• Estratto del testo:
/---

2. Al fine di mettere ordine nelle varie questioni sottoposte all’esame del TAR dalle ricorrenti (le quali hanno posto in essere una strategia processuale che, di volta in volta, ha privilegiato ora gli aspetti giuridico - formali, ora i dati sostanziali), va innanzitutto premesso che non sono rilevanti nel presente giudizio le vicende societarie di G.A. verificatesi nella primavera del corrente anno 2008 (di cui le ricorrenti danno conto nella memoria difensiva depositata in data 3.7.2008), e ciò in quanto la legittimità dei provvedimenti impugnati va delibata alla luce della situazione esistente al momento in cui gli atti stessi sono stati adottati (anche perché nel caso di specie, come si dirà infra, gli eventi successivi non provano, ad esempio, che la Prefettura di Lecce è incorsa in uno sviamento di potere nel momento in cui aveva comunicato l’originaria interdittiva). Il discorso non muta neanche nell’ipotesi in cui il sig. R.G. fosse assolto all’esito del processo penale in cui è imputato per il delitto di cui all’art. 53-bis del D.Lgs. n. 22/1997, aggravato dall’art. 7 del D.L. n. 152/1991 (la difesa di G.A. ha in effetti chiesto che la trattazione della causa fosse differita ad un momento successivo alla conclusione del procedimento penale, e ciò proprio perché l’eventuale assoluzione del sig. Rosafio farebbe crollare le basi su cui poggia l’interdittiva antimafia), e ciò in quanto l’art. 10, comma 7, del D.P.R. n. 252/1998 considera sufficiente anche il solo rinvio a giudizio ai fini dell’adozione dell’interdittiva antimafia.
Sempre in via preliminare, va rigettata l’eccezione di inammissibilità del ricorso, formulata dal Consorzio resistente, e ciò in quanto:
- in generale, la c.d. informativa prefettizia, quando viene richiesta dalle stazioni appaltanti, si inserisce a pieno titolo nell’ambito del complesso procedimento finalizzato alla stipula del contratto di appalto pubblico (costituendo condicio sine qua non per la stipula stessa), per cui può a ragione sostenersi che essa fa parte della procedura di “affidamento” di cui parla l’art. 23-bis;
- nel caso di specie, poi, non c’è dubbio che l’informativa prefettizia è stata impugnata dalle ricorrenti proprio in quanto atto presupposto alle determinazioni del Consorzio A.S. (fermo restando che il provvedimento avrebbe anche potuto essere censurato con separato ricorso, visto che esso è lesivo per ulteriori altri profili, desumibili dall’art. 10, comma 1, del D.P.R. n. 252/1998), dal che consegue la necessaria “attrazione”, anche dal punto di vista del regime processuale, alla vicenda principale.

\---

• Esercizi:
• 1. Rispondi alle seguenti domande basandoti sull'estratto sull'interdittiva antimafia.
(a) In quale data le ricorrenti hanno depositato la memoria difensiva?
(b) Per quale delitto è imputato il sig. R.G.?
(c) Chi ha formulato l'eccezione di inammissibilità del ricorso?
• 2. Stabilisci se ciascuna delle seguenti affermazioni concorda con l'estratto sull'interdittiva antimafia. Rispondi sì o no e riporta fra virgolette le parole dell'estratto che lo decidono.
(a) Le vicende societarie di G.A. della primavera 2008 sono rilevanti nel giudizio.
(b) Per adottare l'interdittiva antimafia basta anche il solo rinvio a giudizio.
(c) L'eccezione di inammissibilità del ricorso viene accolta.

• Dati forniti:
/---

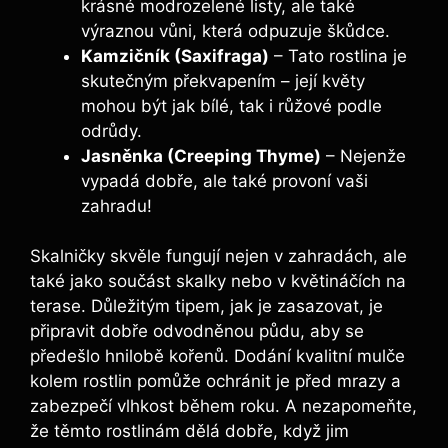
krásné modrozelené listy, ale také
výraznou vůni, která odpuzuje škůdce.
Kamzičník (Saxifraga)
– Tato rostlina je
skutečným překvapením – její květy
mohou být jak bílé, tak i růžové podle
odrůdy.
Jasněnka (Creeping Thyme)
– Nejenže
vypadá dobře, ale také provoní vaši
zahradu!
Skalničky skvěle fungují nejen v zahradách, ale
také jako součást skalky nebo v květináčích na
terase. Důležitým tipem, jak je zasazovat, je
připravit dobře odvodněnou půdu, aby se
předešlo hnilobě kořenů. Dodání kvalitní mulče
kolem rostlin pomůže ochránit je před mrazy a
zabezpečí vlhkost během roku. A nezapomeňte,
že těmto rostlinám dělá dobře, když jim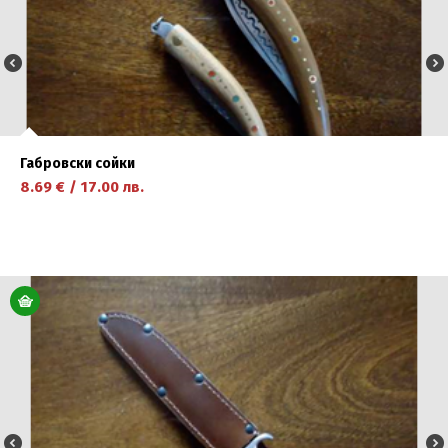
Габровски сойки
8.69
€
/
17.00
лв.
научете повече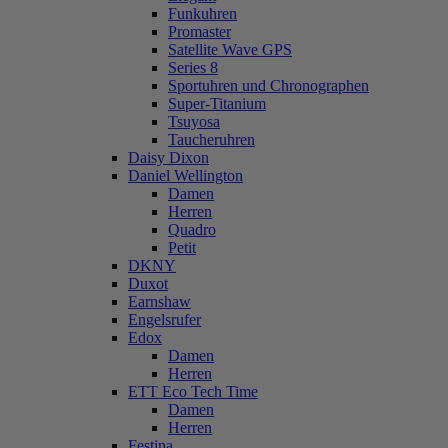
Funkuhren
Promaster
Satellite Wave GPS
Series 8
Sportuhren und Chronographen
Super-Titanium
Tsuyosa
Taucheruhren
Daisy Dixon
Daniel Wellington
Damen
Herren
Quadro
Petit
DKNY
Duxot
Earnshaw
Engelsrufer
Edox
Damen
Herren
ETT Eco Tech Time
Damen
Herren
Festina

\---

• Risposte scritte:
• 1.
(a) In data 3.7.2008.
(b) Per il delitto di cui all'art. 53-bis del D.Lgs. n. 22/1997, aggravato dall'art. 7 del D.L. n. 152/1991.
(c) Il Consorzio resistente.

• 2.
(a) No: «non sono rilevanti nel presente giudizio le vicende societarie di G.A. verificatesi nella primavera del corrente anno 2008».
(b) Sì: «l’art. 10, comma 7, del D.P.R. n. 252/1998 considera sufficiente anche il solo rinvio a giudizio ai fini dell’adozione dell’interdittiva antimafia».
(c) No: «va rigettata l’eccezione di inammissibilità del ricorso».